Copy the text of every record below line for line, without changing anything. Leave the pictures out of your answer.

** SOURCE INFORMATION **
■ ■ ■ ■

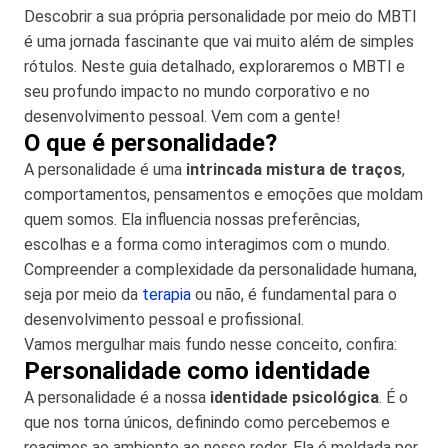
Descobrir a sua própria personalidade por meio do MBTI
é uma jornada fascinante que vai muito além de simples
rótulos. Neste guia detalhado, exploraremos o MBTI e
seu profundo impacto no mundo corporativo e no
desenvolvimento pessoal. Vem com a gente!
O que é personalidade?
A personalidade é uma
intrincada mistura de traços
,
comportamentos, pensamentos e emoções que moldam
quem somos. Ela influencia nossas preferências,
escolhas e a forma como interagimos com o mundo.
Compreender a complexidade da personalidade humana,
seja por meio da
terapia
ou não, é fundamental para o
desenvolvimento pessoal e profissional.
Vamos mergulhar mais fundo nesse conceito, confira:
Personalidade como identidade
A personalidade é a nossa
identidade psicológica
. É o
que nos torna únicos, definindo como percebemos e
reagimos ao ambiente ao nosso redor. Ela é moldada por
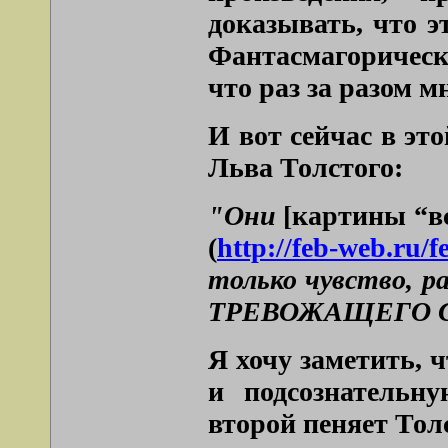
доказывать, что э
Фантасмагорическа
что раз за разом мн
И вот сейчас в эт
Льва Толстого:
"Они
[картины “вс
(
http://feb-web.ru/f
только чувство, р
ТРЕВОЖАЩЕГО С
Я хочу заметить, 
и подсознательну
второй пеняет Тол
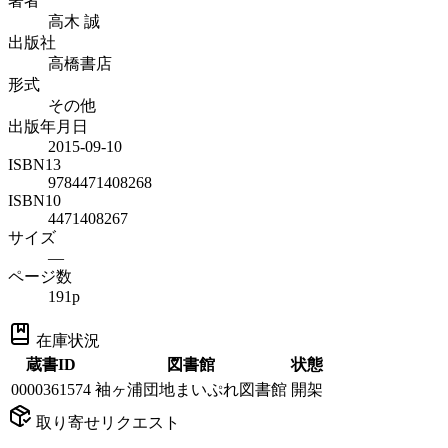
著者
高木 誠
出版社
高橋書店
形式
その他
出版年月日
2015-09-10
ISBN13
9784471408268
ISBN10
4471408267
サイズ
—
ページ数
191p
在庫状況
蔵書ID
図書館
状態
0000361574
袖ヶ浦団地まいぷれ図書館
開架
取り寄せリクエスト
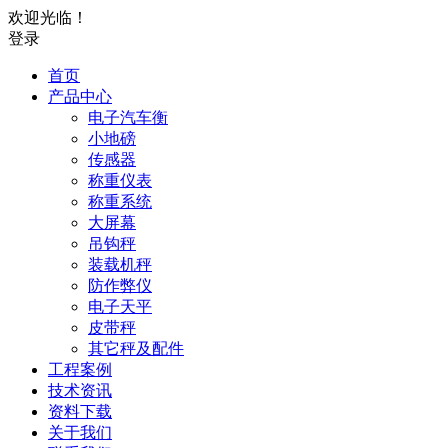
欢迎光临！
登录
首页
产品中心
电子汽车衡
小地磅
传感器
称重仪表
称重系统
大屏幕
吊钩秤
装载机秤
防作弊仪
电子天平
皮带秤
其它秤及配件
工程案例
技术资讯
资料下载
关于我们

■ ■ ■ ■

** SOLUTION FOR THIS EXERCISE **
Descobrir a sua própria personalidade por meio do MBTI
é uma jornada fascinante que vai muito além de simples
rótulos. Neste guia detalhado, exploraremos o MBTI e
seu profundo impacto no mundo corporativo e no
desenvolvimento pessoal. Vem com a gente!
O que é personalidade?
A personalidade é uma
intrincada mistura de traços
,
comportamentos, pensamentos e emoções que moldam
quem somos. Ela influencia nossas preferências,
escolhas e a forma como interagimos com o mundo.
Compreender a complexidade da personalidade humana,
seja por meio da
terapia
ou não, é fundamental para o
desenvolvimento pessoal e profissional.
Vamos mergulhar mais fundo nesse conceito, confira:
Personalidade como identidade
A personalidade é a nossa
identidade psicológica
. É o
que nos torna únicos, definindo como percebemos e
reagimos ao ambiente ao nosso redor. Ela é moldada por
доказывать, что э
Фантасмагорическа
что раз за разом мн
И вот сейчас в эт
Льва Толстого:
"Они
[картины “вс
(
http://feb-web.ru/f
только чувство, р
ТРЕВОЖАЩЕГО С
Я хочу заметить, 
и подсознательну
второй пеняет Тол
著者
高木 誠
出版社
高橋書店
形式
その他
出版年月日
2015-09-10
ISBN13
9784471408268
ISBN10
4471408267
サイズ
—
ページ数
191p
在庫状況
蔵書ID
図書館
状態
0000361574
袖ヶ浦団地まいぷれ図書館
開架
取り寄せリクエスト
欢迎光临！
登录
首页
产品中心
电子汽车衡
小地磅
传感器
称重仪表
称重系统
大屏幕
吊钩秤
装载机秤
防作弊仪
电子天平
皮带秤
其它秤及配件
工程案例
技术资讯
资料下载
关于我们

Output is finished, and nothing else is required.